Check with the building department for the permit drawing requirements. A permit set usually requires plans, elevations, sections and structural details. Many municipalities require an architect, so you may not be able to draw the permit plans without a licensed professional.
Determine what rooms you would like to have in your house. When you are listing the rooms to include, don't forget necessary closets and storage.
Calculate the required square footage for each of the rooms. For example, a small bedroom may only need 100 square feet, but a master bedroom may require more than 200 square feet.
Determine the style and materials you would like for your house. You may prefer a Victorian house, which requires wood clapboard and extensive detailing. However, you may prefer a colonial style, which is composed of brick. There are many styles to choose from, so research the options before you begin your design.
Determine the scale you will draw the plans. The permit department usually has suggested scales. Often, house plans are drawn at 1/8 inch or 1/4 inch equals 1 foot. This means 1 foot of distance is equal to 1/8 inch or 1/4 inch on paper. These standard scales can be drawn using a ruler, but you may want to purchase an architectural scale available at office and art supply stores.
Draw the plans of the house. Remember to size the windows and doors correctly. Use your existing residence for examples of door and window sizes. Doors and windows come in standard sizes, so you can copy the dimensions in your space. Include dimensions on the drawings for the building department and the contractor.
Draw the elevations from the plans. The elevations are the faces or facades of the house. You can pull the widths for the elevations from your plans.

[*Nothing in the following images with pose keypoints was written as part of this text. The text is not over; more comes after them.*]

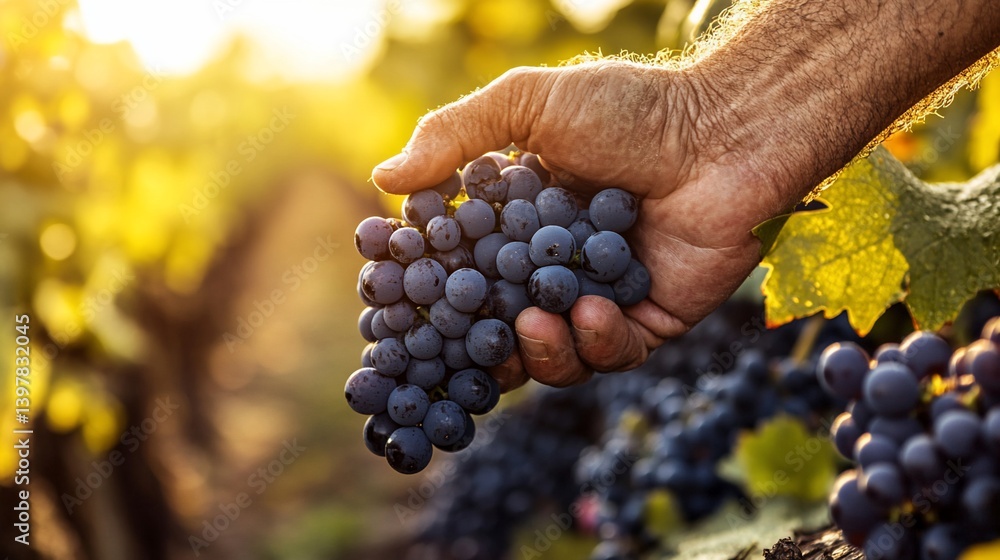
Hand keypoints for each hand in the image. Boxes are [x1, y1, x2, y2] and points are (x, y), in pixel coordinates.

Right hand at [372, 61, 775, 389]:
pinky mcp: (649, 322)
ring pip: (554, 356)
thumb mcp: (530, 104)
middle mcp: (557, 267)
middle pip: (502, 328)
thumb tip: (383, 177)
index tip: (402, 305)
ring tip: (536, 325)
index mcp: (522, 224)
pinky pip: (612, 356)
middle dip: (478, 346)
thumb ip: (455, 135)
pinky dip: (595, 342)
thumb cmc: (631, 110)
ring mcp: (602, 299)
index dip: (434, 293)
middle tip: (461, 346)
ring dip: (539, 351)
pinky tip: (591, 313)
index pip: (465, 271)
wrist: (727, 132)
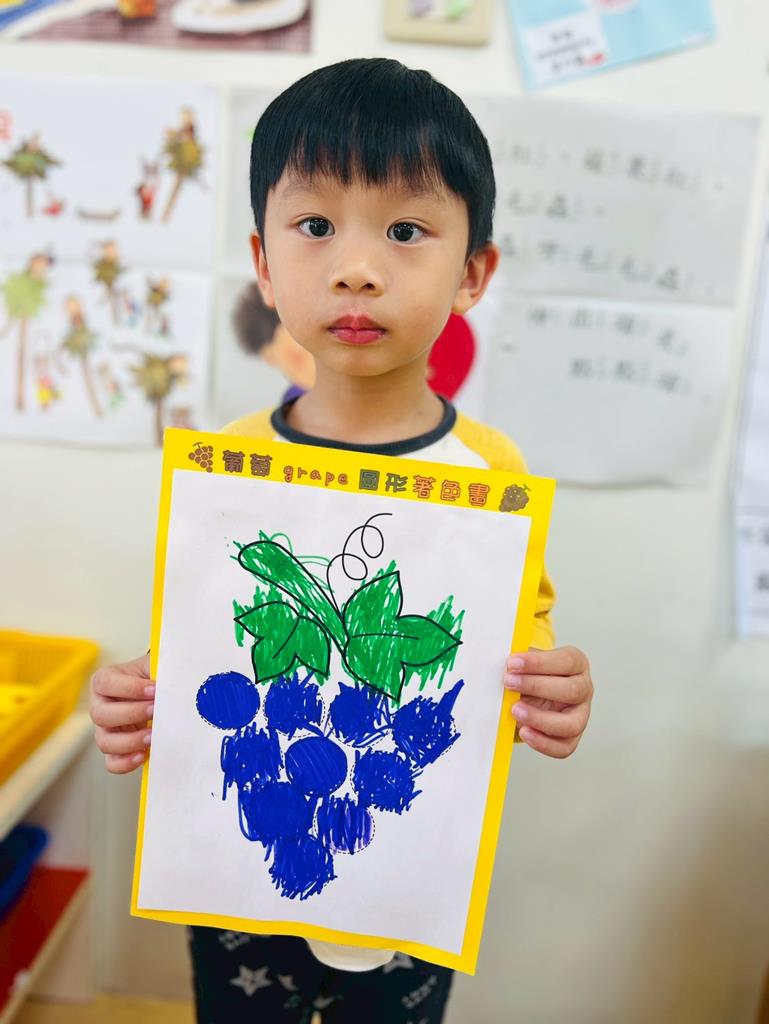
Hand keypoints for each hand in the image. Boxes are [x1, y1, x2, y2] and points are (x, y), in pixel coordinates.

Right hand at [90, 653, 154, 773]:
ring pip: (105, 742)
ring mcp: (105, 730)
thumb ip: (160, 669)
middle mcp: (100, 706)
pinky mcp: (115, 750)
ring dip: (130, 740)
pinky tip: (144, 755)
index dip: (129, 688)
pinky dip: (125, 762)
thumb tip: (175, 679)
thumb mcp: (156, 667)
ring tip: (153, 736)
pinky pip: (112, 762)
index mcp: (104, 681)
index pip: (105, 683)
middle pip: (100, 715)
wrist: (159, 694)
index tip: (155, 689)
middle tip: (156, 710)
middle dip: (132, 714)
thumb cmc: (155, 677)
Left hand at [503, 646, 592, 757]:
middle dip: (537, 686)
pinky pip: (563, 747)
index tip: (513, 663)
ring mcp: (580, 715)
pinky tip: (524, 732)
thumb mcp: (528, 663)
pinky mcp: (571, 738)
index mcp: (577, 664)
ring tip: (515, 711)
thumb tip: (505, 669)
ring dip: (540, 718)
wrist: (529, 693)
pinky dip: (543, 743)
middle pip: (572, 690)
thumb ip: (520, 665)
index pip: (566, 661)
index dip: (539, 662)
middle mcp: (583, 689)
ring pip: (572, 723)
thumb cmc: (531, 674)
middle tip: (509, 683)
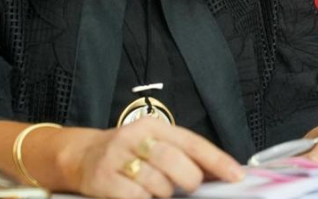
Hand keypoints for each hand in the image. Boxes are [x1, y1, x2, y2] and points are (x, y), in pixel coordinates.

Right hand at [60, 117, 243, 198]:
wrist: (81, 156)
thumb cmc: (128, 152)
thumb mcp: (155, 145)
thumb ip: (184, 155)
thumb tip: (219, 173)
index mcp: (154, 126)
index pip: (193, 142)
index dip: (217, 160)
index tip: (236, 176)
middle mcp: (135, 137)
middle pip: (175, 162)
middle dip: (188, 180)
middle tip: (187, 186)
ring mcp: (117, 158)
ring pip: (157, 183)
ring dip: (164, 193)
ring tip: (157, 189)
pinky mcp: (102, 179)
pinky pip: (136, 197)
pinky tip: (140, 194)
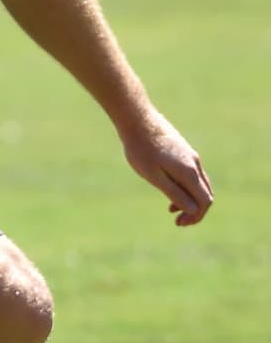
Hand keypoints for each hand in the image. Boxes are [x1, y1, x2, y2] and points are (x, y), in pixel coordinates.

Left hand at [120, 108, 213, 226]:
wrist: (137, 119)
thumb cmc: (141, 149)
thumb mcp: (155, 176)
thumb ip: (174, 193)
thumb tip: (193, 210)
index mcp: (189, 172)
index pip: (204, 201)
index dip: (196, 216)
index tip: (179, 223)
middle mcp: (195, 164)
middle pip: (205, 193)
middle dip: (194, 210)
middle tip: (177, 221)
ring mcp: (190, 156)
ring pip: (199, 183)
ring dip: (189, 199)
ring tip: (171, 208)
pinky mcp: (183, 150)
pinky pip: (192, 174)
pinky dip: (185, 187)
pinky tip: (169, 189)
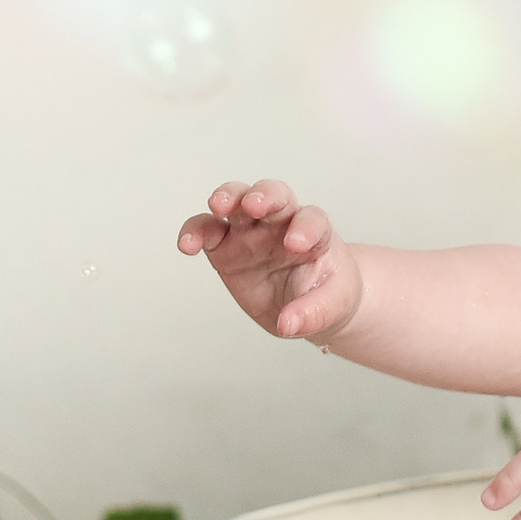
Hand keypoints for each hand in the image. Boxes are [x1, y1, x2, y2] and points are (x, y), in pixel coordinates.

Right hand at [176, 179, 362, 342]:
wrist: (310, 303)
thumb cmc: (327, 294)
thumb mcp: (333, 306)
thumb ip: (312, 313)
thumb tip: (286, 324)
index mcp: (315, 232)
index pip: (312, 219)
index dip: (305, 227)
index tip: (297, 245)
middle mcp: (282, 223)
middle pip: (273, 195)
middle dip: (263, 195)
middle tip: (255, 205)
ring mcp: (251, 231)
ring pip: (237, 200)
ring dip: (227, 197)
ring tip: (218, 206)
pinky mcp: (225, 245)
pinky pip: (206, 230)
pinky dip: (195, 232)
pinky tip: (187, 244)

These elevations are usually on a separate sheet from the plans, and they require a standard scale, such as 1/8 inch or 1/4 inch equals a foot.
Draw any required sections or details. Sections are drawings that reveal how your house is constructed, and they look as if you cut your house in two in order to show the structure of the house. Details show how your home's elements are assembled or finished. Both sections and details require standard scales from 1/4 inch to 6 inches equals a foot. The larger scale allows more detail to be included in the drawings.
Things You Will Need
- Architectural design software
- Pen or pencil
- If you do not have experience with drafting or knowledge about house construction, look for classes at local community colleges or technical schools.